EXERCISE AIM. What is needed here is an exact repetition of the records below, beginning at the line that has "35%ХБ, цвет: черный" and stopping after the line that has "Giovannimaria Cabras".

DATA PROVIDED.
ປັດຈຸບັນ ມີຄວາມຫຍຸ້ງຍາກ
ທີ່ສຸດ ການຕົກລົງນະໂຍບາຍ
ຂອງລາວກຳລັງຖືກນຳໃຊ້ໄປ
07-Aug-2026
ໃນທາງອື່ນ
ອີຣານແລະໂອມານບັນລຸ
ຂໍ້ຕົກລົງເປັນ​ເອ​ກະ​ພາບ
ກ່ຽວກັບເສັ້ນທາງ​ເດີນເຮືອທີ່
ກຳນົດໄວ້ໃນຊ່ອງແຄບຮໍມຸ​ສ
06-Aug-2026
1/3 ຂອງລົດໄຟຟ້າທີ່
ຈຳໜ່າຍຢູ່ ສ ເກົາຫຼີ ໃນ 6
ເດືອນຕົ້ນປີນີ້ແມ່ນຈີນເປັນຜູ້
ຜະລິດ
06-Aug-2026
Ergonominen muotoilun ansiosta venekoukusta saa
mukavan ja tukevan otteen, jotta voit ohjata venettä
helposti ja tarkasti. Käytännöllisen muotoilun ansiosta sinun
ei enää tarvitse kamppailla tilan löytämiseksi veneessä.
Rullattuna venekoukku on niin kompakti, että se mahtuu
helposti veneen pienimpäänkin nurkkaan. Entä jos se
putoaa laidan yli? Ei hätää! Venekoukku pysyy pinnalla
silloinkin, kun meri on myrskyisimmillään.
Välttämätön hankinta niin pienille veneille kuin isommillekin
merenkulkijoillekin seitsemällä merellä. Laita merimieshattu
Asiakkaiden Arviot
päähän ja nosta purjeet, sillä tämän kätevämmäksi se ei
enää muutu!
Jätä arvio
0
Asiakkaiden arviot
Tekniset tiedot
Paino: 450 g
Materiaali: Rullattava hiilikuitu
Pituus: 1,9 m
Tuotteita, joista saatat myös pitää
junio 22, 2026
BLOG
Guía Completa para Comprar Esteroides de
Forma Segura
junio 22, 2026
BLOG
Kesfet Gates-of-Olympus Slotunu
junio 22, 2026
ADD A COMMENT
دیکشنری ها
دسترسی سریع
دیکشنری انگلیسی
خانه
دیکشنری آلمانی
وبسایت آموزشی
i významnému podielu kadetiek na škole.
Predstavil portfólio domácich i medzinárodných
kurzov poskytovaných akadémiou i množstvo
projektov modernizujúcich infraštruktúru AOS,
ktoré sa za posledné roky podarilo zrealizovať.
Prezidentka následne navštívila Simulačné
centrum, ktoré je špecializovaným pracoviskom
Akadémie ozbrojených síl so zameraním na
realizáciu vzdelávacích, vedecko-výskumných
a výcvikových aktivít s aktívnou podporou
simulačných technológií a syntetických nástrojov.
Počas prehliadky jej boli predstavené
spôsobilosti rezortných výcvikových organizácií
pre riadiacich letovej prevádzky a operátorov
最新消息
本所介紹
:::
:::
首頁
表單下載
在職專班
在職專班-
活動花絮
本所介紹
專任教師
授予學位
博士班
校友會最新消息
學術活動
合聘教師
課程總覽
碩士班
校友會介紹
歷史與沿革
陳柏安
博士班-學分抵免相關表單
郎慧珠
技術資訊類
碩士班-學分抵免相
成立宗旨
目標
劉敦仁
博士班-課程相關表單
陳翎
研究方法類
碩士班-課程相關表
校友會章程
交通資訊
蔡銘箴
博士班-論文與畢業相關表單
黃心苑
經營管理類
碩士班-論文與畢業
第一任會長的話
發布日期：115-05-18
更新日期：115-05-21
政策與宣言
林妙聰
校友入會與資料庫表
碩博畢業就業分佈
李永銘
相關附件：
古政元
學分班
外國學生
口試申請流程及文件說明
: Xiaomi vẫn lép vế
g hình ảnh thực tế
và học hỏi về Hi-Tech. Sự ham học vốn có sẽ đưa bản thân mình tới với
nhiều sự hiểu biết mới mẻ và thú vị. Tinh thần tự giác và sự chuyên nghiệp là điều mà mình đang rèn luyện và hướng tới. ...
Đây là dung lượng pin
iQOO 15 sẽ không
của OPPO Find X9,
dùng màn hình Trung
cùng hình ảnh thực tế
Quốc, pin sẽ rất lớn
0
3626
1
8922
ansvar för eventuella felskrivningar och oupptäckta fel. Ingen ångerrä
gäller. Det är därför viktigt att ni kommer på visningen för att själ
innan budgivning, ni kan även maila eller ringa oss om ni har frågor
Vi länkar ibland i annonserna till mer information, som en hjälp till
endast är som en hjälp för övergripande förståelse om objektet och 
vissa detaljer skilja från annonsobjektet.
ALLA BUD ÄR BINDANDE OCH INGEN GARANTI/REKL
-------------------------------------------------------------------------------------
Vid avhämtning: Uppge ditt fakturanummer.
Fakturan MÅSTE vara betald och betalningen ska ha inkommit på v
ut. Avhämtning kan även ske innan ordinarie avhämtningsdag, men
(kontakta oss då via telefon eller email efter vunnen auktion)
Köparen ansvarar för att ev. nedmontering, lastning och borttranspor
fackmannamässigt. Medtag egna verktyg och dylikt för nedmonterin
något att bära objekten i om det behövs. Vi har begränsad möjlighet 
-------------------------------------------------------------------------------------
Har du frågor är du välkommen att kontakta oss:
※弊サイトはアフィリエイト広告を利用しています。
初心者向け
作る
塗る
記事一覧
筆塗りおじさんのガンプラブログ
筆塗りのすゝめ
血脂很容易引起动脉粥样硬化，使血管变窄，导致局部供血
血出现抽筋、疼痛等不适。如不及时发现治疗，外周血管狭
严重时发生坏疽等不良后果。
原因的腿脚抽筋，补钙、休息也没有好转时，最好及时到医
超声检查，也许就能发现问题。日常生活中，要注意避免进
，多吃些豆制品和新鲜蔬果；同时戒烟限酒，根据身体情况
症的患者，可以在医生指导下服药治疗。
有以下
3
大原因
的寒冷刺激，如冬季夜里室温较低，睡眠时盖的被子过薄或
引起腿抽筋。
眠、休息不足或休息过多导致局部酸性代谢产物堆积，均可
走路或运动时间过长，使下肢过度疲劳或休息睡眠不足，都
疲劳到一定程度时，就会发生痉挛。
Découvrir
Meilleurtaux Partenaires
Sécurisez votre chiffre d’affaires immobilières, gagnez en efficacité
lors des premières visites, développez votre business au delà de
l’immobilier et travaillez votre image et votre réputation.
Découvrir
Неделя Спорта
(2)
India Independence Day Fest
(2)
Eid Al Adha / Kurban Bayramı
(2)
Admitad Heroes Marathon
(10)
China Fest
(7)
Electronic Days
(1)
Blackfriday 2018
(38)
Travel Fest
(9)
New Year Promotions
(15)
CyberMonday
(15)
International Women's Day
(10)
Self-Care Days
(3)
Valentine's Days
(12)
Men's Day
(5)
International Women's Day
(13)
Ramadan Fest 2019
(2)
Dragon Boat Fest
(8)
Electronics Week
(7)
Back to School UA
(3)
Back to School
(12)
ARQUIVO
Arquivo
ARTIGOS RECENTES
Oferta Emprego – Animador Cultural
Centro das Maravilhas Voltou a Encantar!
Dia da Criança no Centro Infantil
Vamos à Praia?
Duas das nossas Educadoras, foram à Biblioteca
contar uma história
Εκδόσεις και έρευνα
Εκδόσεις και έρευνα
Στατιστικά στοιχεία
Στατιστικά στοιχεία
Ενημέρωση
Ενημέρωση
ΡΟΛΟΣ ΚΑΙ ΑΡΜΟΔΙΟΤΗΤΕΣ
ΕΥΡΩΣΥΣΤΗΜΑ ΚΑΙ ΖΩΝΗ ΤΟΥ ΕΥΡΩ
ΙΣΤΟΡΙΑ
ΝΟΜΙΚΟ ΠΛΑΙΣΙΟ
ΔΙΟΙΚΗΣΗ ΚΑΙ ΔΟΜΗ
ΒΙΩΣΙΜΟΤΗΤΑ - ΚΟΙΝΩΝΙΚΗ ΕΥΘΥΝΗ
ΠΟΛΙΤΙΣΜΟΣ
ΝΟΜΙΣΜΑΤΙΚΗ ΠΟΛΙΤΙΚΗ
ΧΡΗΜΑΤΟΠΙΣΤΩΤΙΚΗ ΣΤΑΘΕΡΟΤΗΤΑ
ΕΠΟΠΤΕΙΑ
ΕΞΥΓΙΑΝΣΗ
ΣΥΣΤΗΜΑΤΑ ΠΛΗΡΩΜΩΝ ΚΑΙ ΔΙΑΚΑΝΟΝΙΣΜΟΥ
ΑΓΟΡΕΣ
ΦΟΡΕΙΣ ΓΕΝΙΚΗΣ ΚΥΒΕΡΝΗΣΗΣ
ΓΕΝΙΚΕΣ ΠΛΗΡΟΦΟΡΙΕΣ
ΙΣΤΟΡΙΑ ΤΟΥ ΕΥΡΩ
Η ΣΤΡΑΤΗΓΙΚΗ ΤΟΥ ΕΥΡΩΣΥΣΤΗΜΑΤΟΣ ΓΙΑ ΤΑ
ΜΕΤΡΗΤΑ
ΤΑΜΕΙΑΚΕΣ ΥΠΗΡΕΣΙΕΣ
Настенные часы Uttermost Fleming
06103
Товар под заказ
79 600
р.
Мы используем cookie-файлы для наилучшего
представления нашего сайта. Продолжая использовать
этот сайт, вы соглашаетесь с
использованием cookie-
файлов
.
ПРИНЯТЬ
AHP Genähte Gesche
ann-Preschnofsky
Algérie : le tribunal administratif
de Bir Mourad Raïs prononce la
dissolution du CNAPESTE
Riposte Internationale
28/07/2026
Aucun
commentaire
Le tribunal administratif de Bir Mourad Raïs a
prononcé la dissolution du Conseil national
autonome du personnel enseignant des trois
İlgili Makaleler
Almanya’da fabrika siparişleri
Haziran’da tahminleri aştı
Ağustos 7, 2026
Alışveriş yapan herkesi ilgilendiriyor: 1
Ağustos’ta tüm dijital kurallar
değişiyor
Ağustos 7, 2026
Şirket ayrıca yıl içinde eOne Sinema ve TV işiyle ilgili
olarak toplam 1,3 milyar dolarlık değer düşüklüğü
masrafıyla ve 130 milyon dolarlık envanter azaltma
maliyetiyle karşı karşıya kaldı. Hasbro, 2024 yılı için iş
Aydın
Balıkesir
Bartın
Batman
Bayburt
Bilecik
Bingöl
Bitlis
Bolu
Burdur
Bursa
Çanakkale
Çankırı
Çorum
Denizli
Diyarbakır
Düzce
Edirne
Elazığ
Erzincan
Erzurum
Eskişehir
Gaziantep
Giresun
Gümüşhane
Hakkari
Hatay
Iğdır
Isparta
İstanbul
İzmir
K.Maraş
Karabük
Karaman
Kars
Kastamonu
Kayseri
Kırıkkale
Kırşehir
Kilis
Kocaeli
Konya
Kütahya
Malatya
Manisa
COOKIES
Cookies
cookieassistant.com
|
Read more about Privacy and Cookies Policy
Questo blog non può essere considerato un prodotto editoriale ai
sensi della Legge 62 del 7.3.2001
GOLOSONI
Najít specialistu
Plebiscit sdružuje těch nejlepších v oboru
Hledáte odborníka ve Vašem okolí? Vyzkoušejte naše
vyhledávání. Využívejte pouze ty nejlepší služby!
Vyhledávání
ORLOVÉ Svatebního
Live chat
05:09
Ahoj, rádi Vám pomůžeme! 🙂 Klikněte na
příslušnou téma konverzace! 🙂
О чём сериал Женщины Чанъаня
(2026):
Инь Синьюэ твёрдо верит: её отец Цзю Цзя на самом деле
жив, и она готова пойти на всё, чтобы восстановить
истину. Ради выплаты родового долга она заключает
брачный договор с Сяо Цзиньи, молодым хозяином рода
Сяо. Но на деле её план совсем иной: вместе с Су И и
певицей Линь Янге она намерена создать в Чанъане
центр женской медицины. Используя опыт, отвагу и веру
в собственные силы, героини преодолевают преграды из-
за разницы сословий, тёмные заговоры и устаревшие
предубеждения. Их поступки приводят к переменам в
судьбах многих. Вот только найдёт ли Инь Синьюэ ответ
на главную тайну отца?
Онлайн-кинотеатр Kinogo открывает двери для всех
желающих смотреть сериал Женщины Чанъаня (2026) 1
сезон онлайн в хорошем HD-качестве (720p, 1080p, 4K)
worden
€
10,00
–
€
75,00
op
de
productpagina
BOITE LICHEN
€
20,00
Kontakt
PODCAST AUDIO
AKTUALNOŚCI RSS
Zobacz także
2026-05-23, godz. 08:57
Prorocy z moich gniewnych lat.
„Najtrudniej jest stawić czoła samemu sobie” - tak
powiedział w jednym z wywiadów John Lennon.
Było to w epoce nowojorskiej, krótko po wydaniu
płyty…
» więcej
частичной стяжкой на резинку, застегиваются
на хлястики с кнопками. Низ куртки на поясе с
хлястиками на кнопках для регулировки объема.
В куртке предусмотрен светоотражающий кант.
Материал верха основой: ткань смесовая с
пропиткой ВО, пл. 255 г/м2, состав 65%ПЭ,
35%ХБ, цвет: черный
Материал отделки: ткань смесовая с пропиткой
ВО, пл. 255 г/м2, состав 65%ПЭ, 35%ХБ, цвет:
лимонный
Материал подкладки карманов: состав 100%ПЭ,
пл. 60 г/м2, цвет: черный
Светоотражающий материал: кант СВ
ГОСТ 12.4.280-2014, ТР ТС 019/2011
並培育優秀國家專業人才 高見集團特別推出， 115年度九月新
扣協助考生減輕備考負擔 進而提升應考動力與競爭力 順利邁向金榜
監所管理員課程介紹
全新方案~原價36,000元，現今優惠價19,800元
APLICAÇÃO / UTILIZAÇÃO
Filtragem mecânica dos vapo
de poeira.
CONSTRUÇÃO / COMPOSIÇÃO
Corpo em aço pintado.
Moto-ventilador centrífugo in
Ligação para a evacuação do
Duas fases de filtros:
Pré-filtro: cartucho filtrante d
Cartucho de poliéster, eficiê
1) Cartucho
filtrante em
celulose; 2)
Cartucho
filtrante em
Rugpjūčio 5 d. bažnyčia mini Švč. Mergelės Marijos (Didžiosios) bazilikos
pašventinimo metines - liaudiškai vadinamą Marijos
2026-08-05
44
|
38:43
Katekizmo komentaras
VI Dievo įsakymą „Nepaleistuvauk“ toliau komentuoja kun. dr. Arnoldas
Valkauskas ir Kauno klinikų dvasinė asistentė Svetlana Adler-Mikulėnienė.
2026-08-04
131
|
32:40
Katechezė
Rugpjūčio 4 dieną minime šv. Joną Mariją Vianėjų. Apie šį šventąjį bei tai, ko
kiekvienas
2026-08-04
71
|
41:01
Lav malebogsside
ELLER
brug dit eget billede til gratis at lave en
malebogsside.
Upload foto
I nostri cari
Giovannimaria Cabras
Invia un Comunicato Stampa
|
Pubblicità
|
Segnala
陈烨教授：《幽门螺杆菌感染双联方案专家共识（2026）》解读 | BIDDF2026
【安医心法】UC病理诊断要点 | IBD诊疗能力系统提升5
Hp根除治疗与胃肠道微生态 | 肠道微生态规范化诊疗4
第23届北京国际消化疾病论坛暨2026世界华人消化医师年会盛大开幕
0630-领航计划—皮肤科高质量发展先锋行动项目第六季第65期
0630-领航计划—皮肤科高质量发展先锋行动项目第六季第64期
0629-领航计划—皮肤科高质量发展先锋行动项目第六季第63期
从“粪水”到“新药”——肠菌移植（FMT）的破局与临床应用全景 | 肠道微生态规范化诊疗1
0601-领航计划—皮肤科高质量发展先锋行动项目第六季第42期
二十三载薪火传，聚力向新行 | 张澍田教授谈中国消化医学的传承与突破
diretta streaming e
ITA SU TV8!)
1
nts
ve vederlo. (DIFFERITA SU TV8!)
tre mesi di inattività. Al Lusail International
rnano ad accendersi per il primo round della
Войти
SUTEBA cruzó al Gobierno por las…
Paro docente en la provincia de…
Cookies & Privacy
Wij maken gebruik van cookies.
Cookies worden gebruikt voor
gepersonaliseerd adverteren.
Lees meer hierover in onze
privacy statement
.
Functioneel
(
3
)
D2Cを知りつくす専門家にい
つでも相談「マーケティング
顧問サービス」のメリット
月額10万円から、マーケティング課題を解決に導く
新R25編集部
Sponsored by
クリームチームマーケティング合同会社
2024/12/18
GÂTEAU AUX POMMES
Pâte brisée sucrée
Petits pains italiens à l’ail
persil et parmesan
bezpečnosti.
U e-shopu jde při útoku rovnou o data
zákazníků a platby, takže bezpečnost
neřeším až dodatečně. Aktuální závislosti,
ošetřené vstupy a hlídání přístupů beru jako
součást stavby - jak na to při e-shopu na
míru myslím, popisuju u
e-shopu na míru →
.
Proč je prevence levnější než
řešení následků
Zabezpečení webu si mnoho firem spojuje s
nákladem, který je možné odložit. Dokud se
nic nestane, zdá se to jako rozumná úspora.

SOLVED EXERCISE.
35%ХБ, цвет: черный
Материал отделки: ткань смесовая с пропиткой
ВО, пл. 255 г/м2, состав 65%ПЭ, 35%ХБ, цвет:
лимонный
Материал подкладки карманов: состав 100%ПЭ,
пл. 60 г/м2, цвет: черный
Светоотражающий материал: кант СВ
ГОСТ 12.4.280-2014, ТР ТС 019/2011
並培育優秀國家專業人才 高見集團特別推出， 115年度九月新
扣協助考生減輕備考負擔 進而提升應考動力與競爭力 順利邁向金榜
監所管理員課程介紹
全新方案~原價36,000元，現今優惠價19,800元
APLICAÇÃO / UTILIZAÇÃO
Filtragem mecânica dos vapo
de poeira.
CONSTRUÇÃO / COMPOSIÇÃO
Corpo em aço pintado.
Moto-ventilador centrífugo in
Ligação para a evacuação do
Duas fases de filtros:
Pré-filtro: cartucho filtrante d
Cartucho de poliéster, eficiê
1) Cartucho
filtrante em
celulose; 2)
Cartucho
filtrante em
Rugpjūčio 5 d. bažnyčia mini Švč. Mergelės Marijos (Didžiosios) bazilikos
pašventinimo metines - liaudiškai vadinamą Marijos
2026-08-05
44
|
38:43
Katekizmo komentaras
VI Dievo įsakymą „Nepaleistuvauk“ toliau komentuoja kun. dr. Arnoldas
Valkauskas ir Kauno klinikų dvasinė asistentė Svetlana Adler-Mikulėnienė.
2026-08-04
131
|
32:40
Katechezė
Rugpjūčio 4 dieną minime šv. Joną Mariją Vianėjų. Apie šį šventąjį bei tai, ko
kiekvienas
2026-08-04
71
|
41:01
Lav malebogsside
ELLER
brug dit eget billede til gratis at lave en
malebogsside.
Upload foto
I nostri cari
Giovannimaria Cabras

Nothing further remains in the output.